When a story gives a why that challenges the audience to question their own information, you see how enlarged their perspective can actually get. Do their beliefs allow them to replace existing information with new information? To modify it a little without completely discarding it? Can they entertain the possibility that a hero could be bad? Or that the ugly girl could win his heart? Have they been confronted enough and asked enough questions hitherto to consider that what they find weak or ugly might not be the absolute truth? If they do decide to expand their perspectives, are they themselves allowed to be strong or pretty even if they were once wrong about something?
Even more confronting, when an audience is given no why at all, they must piece it together themselves. Stories like this are considered fringe and generally relegated to the arthouse section where people who don't like to be confronted won't have to be confronted by their very existence. Even the most inquisitive audience sometimes struggles with these because story is such a huge part of how we see the world, and ourselves in it.
For someone to be willing to ask questions, they must also believe they are part of a whole from which they cannot be excommunicated for asking. Many belief systems do not pass this test, a sure indictaor that they are not wholes unto themselves. Wholes can contain questions. In fact, wholes can contain differences and perspectives of all sorts. That is made obvious by the fact that people disagree about the why of things all the time and yet existence continues.
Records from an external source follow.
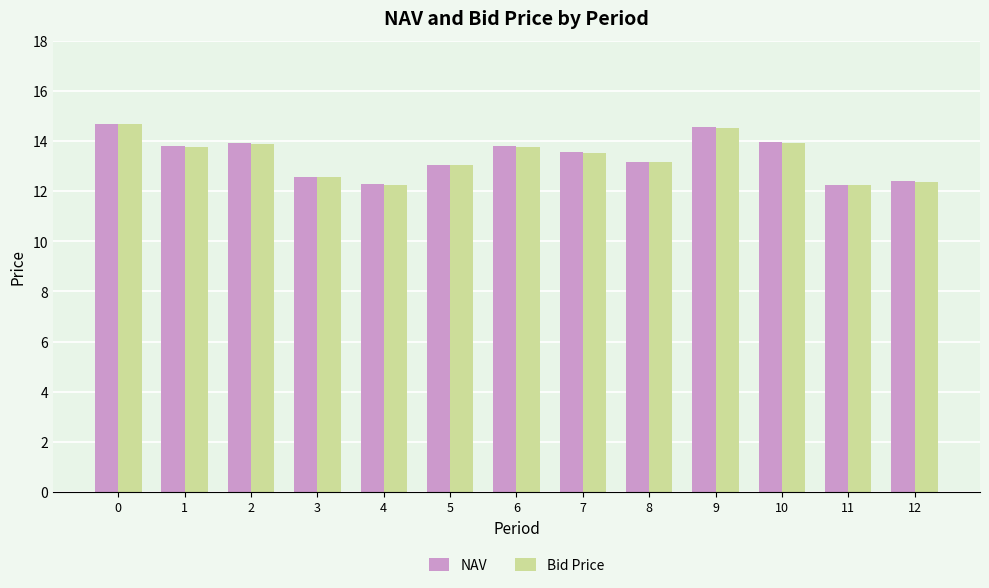

Is the value of NAV at 7 greater than the value of Bid Price at 4?

Yes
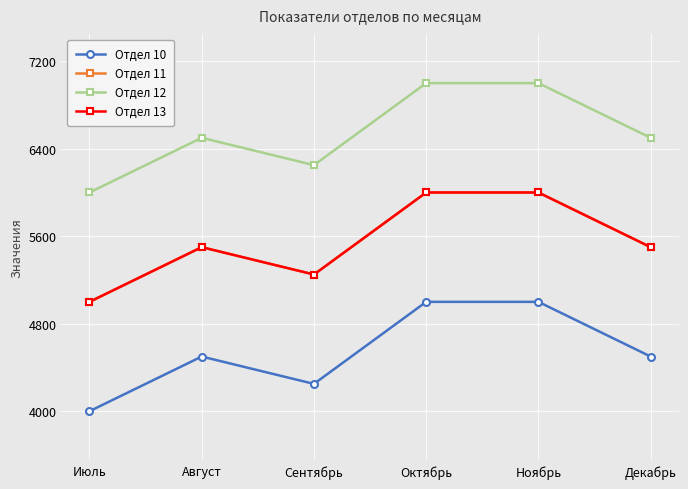

How many interior local peaks does the Отдел 11 series have?

1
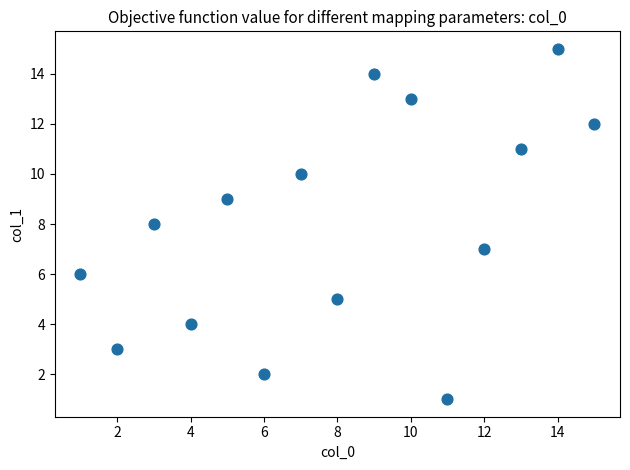

What is the range of X values (max minus min)?

14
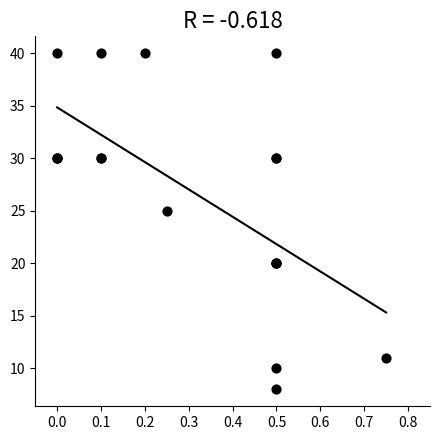

What Y value in the scatter plot is closest to 24?

25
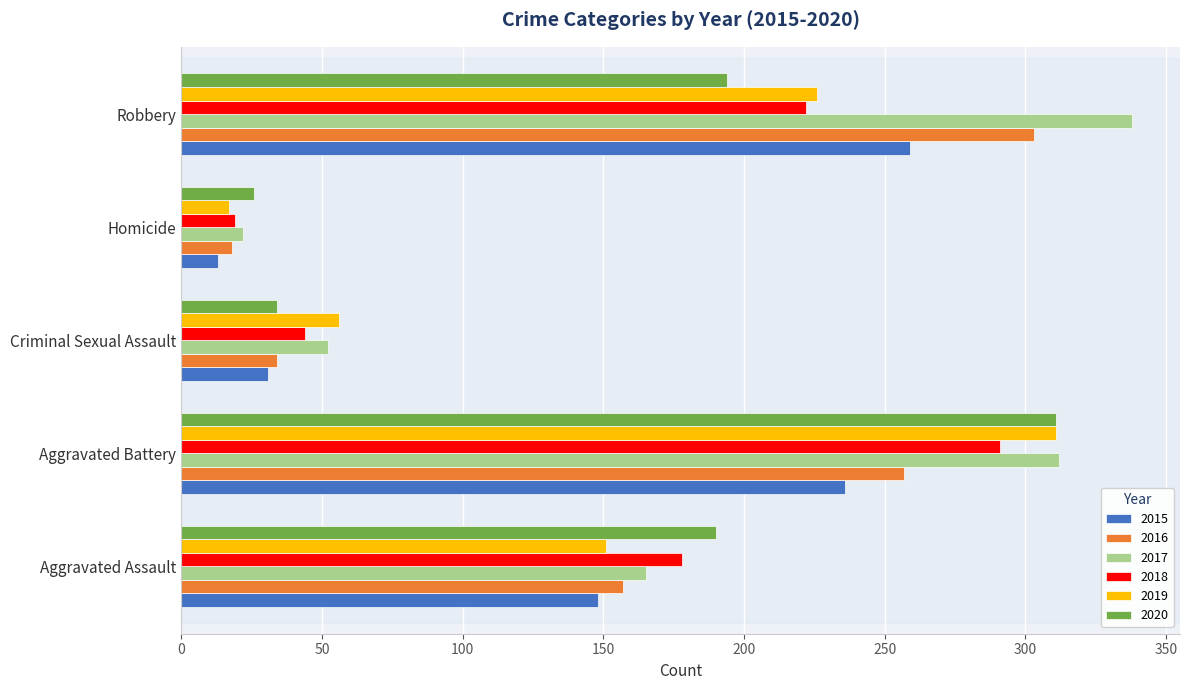

Is the value of 2017 at Criminal Sexual Assault greater than the value of 2020 at Criminal Sexual Assault?

Yes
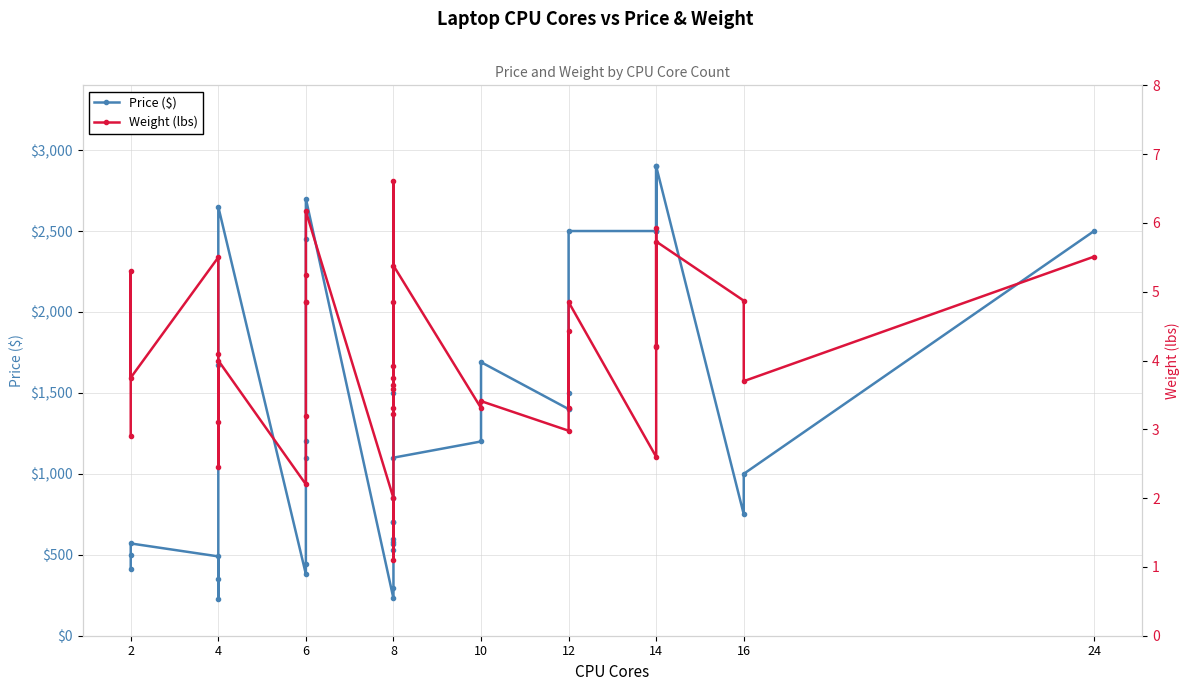

What are all the series names shown in the legend?

Price ($), Weight (lbs)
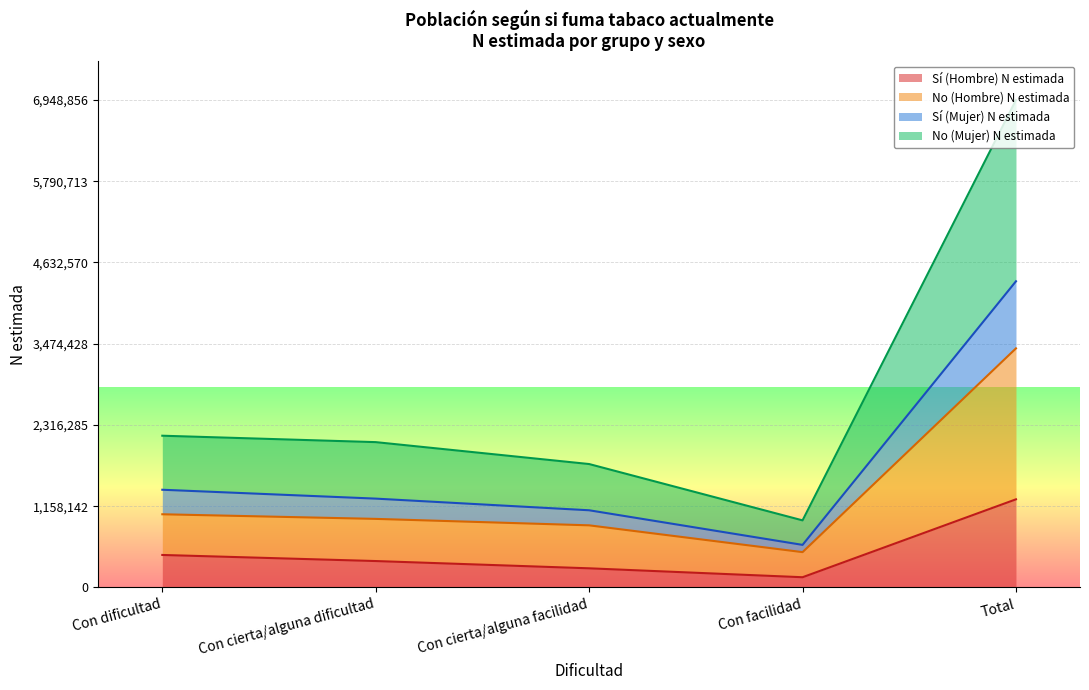

What is the total value across all series at Con dificultad?

2162833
For people to handle total answerlessness, they really have to have a lot of capacity and a lot of faith that they don't have to produce true answers to exist.
There are belief systems that appear to do this. Astrology is one, though I question myself calling astrology a belief system. Whether people feel entertained and affirmed by it is another matter. I've heard it said that some belief systems see God in the smallest thing imaginable and some see God in the biggest thing imaginable. Both see God. God exists in both. And yet there's no clear evidence that God, if there is God, cares which you believe or even that you believe at all. It's both and neither and you'll never know which so you just have to allow others' perspectives and have faith that God loves all of us. Or don't. That's none of my business.